* START THE INPUT *

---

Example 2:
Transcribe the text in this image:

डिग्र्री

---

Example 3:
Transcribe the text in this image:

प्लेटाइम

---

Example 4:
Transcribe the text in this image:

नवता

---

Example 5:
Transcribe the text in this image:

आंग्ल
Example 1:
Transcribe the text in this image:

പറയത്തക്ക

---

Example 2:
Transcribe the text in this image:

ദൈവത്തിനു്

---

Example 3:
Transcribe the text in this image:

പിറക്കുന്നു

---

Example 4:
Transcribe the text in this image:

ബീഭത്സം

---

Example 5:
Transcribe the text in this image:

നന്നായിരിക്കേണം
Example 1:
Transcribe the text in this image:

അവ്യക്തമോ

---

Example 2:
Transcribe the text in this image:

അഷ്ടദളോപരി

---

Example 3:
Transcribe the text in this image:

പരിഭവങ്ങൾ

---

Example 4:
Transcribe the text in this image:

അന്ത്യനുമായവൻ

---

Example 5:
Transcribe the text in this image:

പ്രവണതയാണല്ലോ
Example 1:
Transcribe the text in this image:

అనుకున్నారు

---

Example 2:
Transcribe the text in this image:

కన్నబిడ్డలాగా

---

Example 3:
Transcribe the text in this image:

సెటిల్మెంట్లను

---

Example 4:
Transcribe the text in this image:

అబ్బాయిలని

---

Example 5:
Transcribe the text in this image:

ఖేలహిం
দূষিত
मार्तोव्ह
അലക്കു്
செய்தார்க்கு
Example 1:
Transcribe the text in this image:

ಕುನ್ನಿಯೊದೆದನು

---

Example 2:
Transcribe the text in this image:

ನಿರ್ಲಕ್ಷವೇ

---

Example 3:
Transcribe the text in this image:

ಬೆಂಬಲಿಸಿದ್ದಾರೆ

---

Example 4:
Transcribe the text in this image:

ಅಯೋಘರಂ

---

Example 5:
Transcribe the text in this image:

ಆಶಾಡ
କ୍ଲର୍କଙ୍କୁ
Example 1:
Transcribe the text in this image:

* END THE INPUT *

GIVEN INSTRUCTION: Please put every line of the rows above into a Markdown table with two columns, No. and Line, numbering each line and leaving out the blank ones.

RESULT FOR THIS TASK:
| No. | Line |
|---|---|
| 1 | --- |
| 2 | Example 2: |
| 3 | Transcribe the text in this image: |
| 4 | डिग्र्री |
| 5 | --- |
| 6 | Example 3: |
| 7 | Transcribe the text in this image: |
| 8 | प्लेटाइम |
| 9 | --- |
| 10 | Example 4: |
| 11 | Transcribe the text in this image: |
| 12 | नवता |
| 13 | --- |
| 14 | Example 5: |
| 15 | Transcribe the text in this image: |
| 16 | आंग्ल |
| 17 | Example 1: |
| 18 | Transcribe the text in this image: |
| 19 | പറയത്തക്ക |
| 20 | --- |
| 21 | Example 2: |
| 22 | Transcribe the text in this image: |
| 23 | ദൈവത്തിനു് |
| 24 | --- |
| 25 | Example 3: |
| 26 | Transcribe the text in this image: |
| 27 | പിറക്കുന്നു |
| 28 | --- |
| 29 | Example 4: |
| 30 | Transcribe the text in this image: |
| 31 | ബീഭത്സം |
| 32 | --- |
| 33 | Example 5: |
| 34 | Transcribe the text in this image: |
| 35 | നന്നായിരിക്കേണം |
| 36 | Example 1: |
| 37 | Transcribe the text in this image: |
| 38 | അവ്യക്തമോ |
| 39 | --- |
| 40 | Example 2: |
| 41 | Transcribe the text in this image: |
| 42 | അഷ്ടദളോപരി |
| 43 | --- |
| 44 | Example 3: |
| 45 | Transcribe the text in this image: |
| 46 | പരിഭവങ്ങൾ |
| 47 | --- |
| 48 | Example 4: |
| 49 | Transcribe the text in this image: |
| 50 | അന്ത്യനുമായവൻ |
| 51 | --- |
| 52 | Example 5: |
| 53 | Transcribe the text in this image: |
| 54 | പ്രവണതയാണല്ലോ |
| 55 | Example 1: |
| 56 | Transcribe the text in this image: |
| 57 | అనుకున్నారు |
| 58 | --- |
| 59 | Example 2: |
| 60 | Transcribe the text in this image: |
| 61 | కన్నబిడ్డలాగా |
| 62 | --- |
| 63 | Example 3: |
| 64 | Transcribe the text in this image: |
| 65 | సెటిల్మెంట్లను |
| 66 | --- |
| 67 | Example 4: |
| 68 | Transcribe the text in this image: |
| 69 | అబ్బాయిలని |
| 70 | --- |
| 71 | Example 5: |
| 72 | Transcribe the text in this image: |
| 73 | ఖేలహిం |
| 74 | দূষিত |
| 75 | मार्तोव्ह |
| 76 | അലക്കു് |
| 77 | செய்தார்க்கு |
| 78 | Example 1: |
| 79 | Transcribe the text in this image: |
| 80 | ಕುನ್ನಿಯೊದೆದನು |
| 81 | --- |
| 82 | Example 2: |
| 83 | Transcribe the text in this image: |
| 84 | ನಿರ್ಲಕ್ಷವೇ |
| 85 | --- |
| 86 | Example 3: |
| 87 | Transcribe the text in this image: |
| 88 | ಬೆಂಬಲಿಸಿದ್ದಾರೆ |
| 89 | --- |
| 90 | Example 4: |
| 91 | Transcribe the text in this image: |
| 92 | ಅಯೋಘರಂ |
| 93 | --- |
| 94 | Example 5: |
| 95 | Transcribe the text in this image: |
| 96 | ಆಶಾಡ |
| 97 | କ୍ଲର୍କଙ୍କୁ |
| 98 | Example 1: |
| 99 | Transcribe the text in this image: |